Commencement Information

I26S. 28 in force at 1.12.2020 by S.I. 2020/1236, reg. 2

29Remission by magistrates' court: adjournment, remand and appealE+W

(1)This section applies where a magistrates' court (“the remitting court”) remits an offender under section 25, 27 or 28 to another magistrates' court (“the other court”) to be dealt with in respect of an offence.

(2)The remitting court must adjourn proceedings in relation to the offence.

(3)Any remand enactment has effect, in relation to the remitting court's power or duty to remand the offender on that adjournment, as if any reference to the court to or before which the person remanded is to be brought or appear after remand were a reference to the other court.

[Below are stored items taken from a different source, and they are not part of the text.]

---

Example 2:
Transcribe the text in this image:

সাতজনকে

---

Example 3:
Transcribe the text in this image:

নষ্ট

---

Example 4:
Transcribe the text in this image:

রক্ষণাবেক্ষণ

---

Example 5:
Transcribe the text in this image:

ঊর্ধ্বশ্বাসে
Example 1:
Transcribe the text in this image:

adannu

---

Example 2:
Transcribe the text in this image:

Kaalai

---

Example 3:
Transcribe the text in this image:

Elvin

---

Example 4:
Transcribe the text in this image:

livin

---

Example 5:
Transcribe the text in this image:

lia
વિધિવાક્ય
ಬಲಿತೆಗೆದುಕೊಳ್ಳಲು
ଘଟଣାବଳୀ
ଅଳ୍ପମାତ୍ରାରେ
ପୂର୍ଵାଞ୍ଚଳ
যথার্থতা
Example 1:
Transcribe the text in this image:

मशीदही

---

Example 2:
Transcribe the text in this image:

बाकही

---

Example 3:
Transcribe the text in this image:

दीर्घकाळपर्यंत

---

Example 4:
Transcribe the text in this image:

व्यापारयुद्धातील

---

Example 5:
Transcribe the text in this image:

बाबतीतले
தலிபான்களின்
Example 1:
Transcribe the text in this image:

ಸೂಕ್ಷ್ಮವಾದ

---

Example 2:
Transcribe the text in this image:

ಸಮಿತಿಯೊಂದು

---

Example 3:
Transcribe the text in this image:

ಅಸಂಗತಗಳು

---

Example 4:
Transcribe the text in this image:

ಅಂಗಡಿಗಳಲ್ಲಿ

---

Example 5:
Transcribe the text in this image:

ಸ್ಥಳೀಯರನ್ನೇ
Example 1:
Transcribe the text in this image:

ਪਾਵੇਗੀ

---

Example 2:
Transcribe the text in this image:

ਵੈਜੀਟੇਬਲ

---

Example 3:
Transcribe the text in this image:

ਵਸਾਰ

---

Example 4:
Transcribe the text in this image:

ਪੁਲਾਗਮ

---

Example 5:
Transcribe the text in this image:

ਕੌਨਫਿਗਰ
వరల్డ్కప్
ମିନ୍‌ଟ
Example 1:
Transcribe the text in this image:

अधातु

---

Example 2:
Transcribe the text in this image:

(4)In this section, “remand enactment” means section 128 of the Magistrates' Courts Act 1980 (remand in custody or on bail) or any other enactment, whenever passed or made, relating to remand or the granting of bail in criminal proceedings; and for this purpose—

(a)enactment” includes an enactment contained in any order, regulation or other instrument having effect by virtue of an Act, and

(b)bail in criminal proceedings” has the same meaning as in the Bail Act 1976.

(5)The offender has no right of appeal against the order of remission.

This does not affect any right of appeal against an order made in respect of the offence by the other court.